Старуха и слушать об этом не хотела. Она хотела посылать детей побираться и потому выгнала самого Пизонского и захлопнула у него перед носом дверь свою.
«Тягаться с нею судом, – подумал Пизонский, – долго, и денег у меня нет на то, да и пока велят ей отдать мне детей, она их непременно ослепит». Но расстаться с детьми и снова идти бог знает куда одному – Пизонскому теперь уже показалось невозможно, и он в течение следующей за сим ночи придумал нечто другое.
Глава шестая
Увидев у одного крестьянского половня лозовую плетушку, в которой носят мякину и ухоботье, Пизонский утащил ее за сарай, высыпал из нее вон ржаной колос, настлал на дно свежего сена и припрятал у Пустырихи на огороде. (Он сделал преступление – он украл плетушку.) Чуть только на другой день выглянуло на небе солнышко и Пустыриха, по заведенному порядку, тронулась с поводаркой в побор, Пизонский схватил оставшихся дома девочек, посадил их в плетушку, подцепил ее своим кушаком за плечи и с длинным костылем в руке зашагал своими длинными ногами к городу. Боязнь погони и страх за участь детей, которые, как неоперившиеся птички, спали, свернувшись, в плетушке за его плечами, так гнали Пизонского, что он не отдыхая отмахал в летний день шестьдесят верст и вечером стал в Старый Город. Здесь ему не было места одному, и сюда он теперь являлся еще с двумя взятыми на свое попечение детьми.
Всякий имел полное основание назвать этого человека дураком.
– Что-то он теперь будет делать? Куда он с ними поденется?
– Дурак!
Глава седьмая
Качаясь за спиною Пизонского, обе путешествовавшие в плетушке сиротки спали целый день; но вечерняя прохлада разбудила их, и они начали с холоду ежиться и попискивать. Но это уж было у пристани. Пизонский в это время уже свернул в сторону в подгородние конопляники. Здесь он взял обеих девочек под мышки, вытряс на землю бывшее на дне плетушки сено, уложил на него детей, сел над ними на корточки, как наседка, и, подобрав их под грудь, в течение всей короткой ночи согревал их животною теплотою собственного тела и сам плакал… сладко плакал от счастья.

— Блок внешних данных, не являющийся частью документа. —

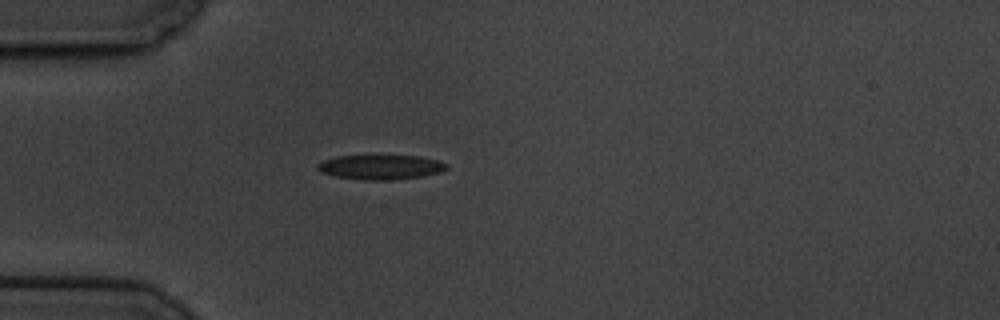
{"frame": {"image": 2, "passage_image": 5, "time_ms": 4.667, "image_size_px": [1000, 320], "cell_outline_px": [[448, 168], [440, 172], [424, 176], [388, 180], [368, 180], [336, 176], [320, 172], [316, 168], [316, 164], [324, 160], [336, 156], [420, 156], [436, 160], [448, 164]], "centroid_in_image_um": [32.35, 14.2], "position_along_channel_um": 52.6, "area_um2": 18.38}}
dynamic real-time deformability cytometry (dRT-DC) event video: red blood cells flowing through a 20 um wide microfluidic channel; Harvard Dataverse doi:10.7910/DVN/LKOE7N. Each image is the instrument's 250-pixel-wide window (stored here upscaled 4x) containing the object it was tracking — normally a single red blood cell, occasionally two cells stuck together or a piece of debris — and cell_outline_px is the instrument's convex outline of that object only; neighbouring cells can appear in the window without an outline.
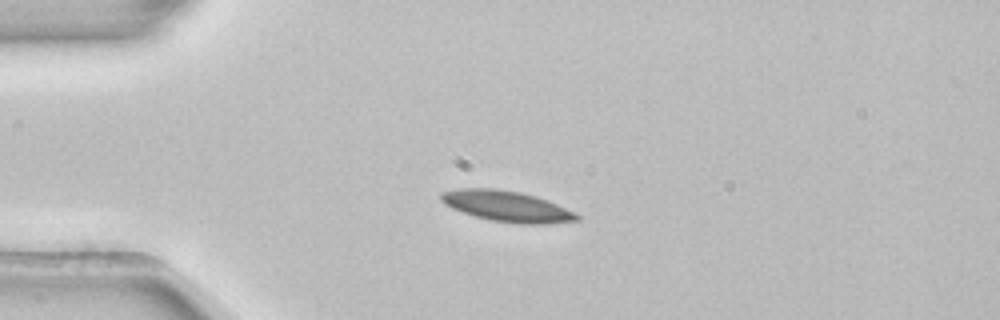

«Чего мне! – думал он, – и за что такая радость! Ты, господь, хотел собрать детей Иерусалима, как кокош собирает птенцы, а они не захотели… они тебя огорчили, – они не пошли, а мои пришли ко мне… я их унес… украл… Я их грею… Господи! прости мне, что я их украл!.. Дай мне укрыть их от зла… и прости мне… прости, сделай милость, что я также украл и плетушку!»
И он всхлипнул, окончив эту молитву, и тут же уснул, согревая под грудью своею крепко спавших сироток.
Рослая конопля закрывала это гнездо так, что его можно было видеть только с неба.
Ранним утром, чуть только вспыхнуло погожее солнышко, Пизонский встал с своего места, накрыл спящих детей плетушкой и, чтобы они, проснувшись, не могли ее с себя сбросить, связал над нею крест-накрест четыре пучка конопли и вышел из своей засады. Оглядевшись на все стороны, он вздохнул, перекрестился и прямо задами побрел к городским огородам. Город еще спал, нежась в подымавшемся с реки дымчатом тумане. Места, которыми теперь шел Пизонский, очевидно, были ему не очень знакомы, потому что он долго осматривал, припоминал малейшие приметы и только после долгих соображений, открыв глазами большой огород, обнесенный вокруг высоким плетнем из лесной орешины, направился прямо к этому огороду и перелез через окружавшую его канаву, потом через плетень. Очутившись затем на самом огороде, Пизонский изогнулся дугою, быстро пробежал по межам и спрятался в грядах наперенного гороха.
Здесь он присел и стал кого-то высматривать. Целый час он просидел в горохе, то робко высовывая свою голову выше зелени, то снова быстро падая в межу при малейшем шуме. Ради каких соображений явился сюда Пизонский, только несколько дней тому назад изгнанный из этого дома с неслыханной суровостью и позором, и кого он теперь желал здесь встретить? Этого отгадать было невозможно. Одно только можно было основательно предположить, что Пизонский ждал здесь не Маркела Семеныча.
Глава восьмая
Пизонский действительно выжидал появления совсем другого лица из семьи Деевых и невыразимо смутился, когда тихо скрипнули ворота заднего двора и на огород вышел высокий кучерявый парень в светлой розовой рубашке. Это был не Маркел Семеныч и не сын его, Марко Маркелыч, но, очевидно, это все-таки был и не тот, кого желал встретить Пизонский.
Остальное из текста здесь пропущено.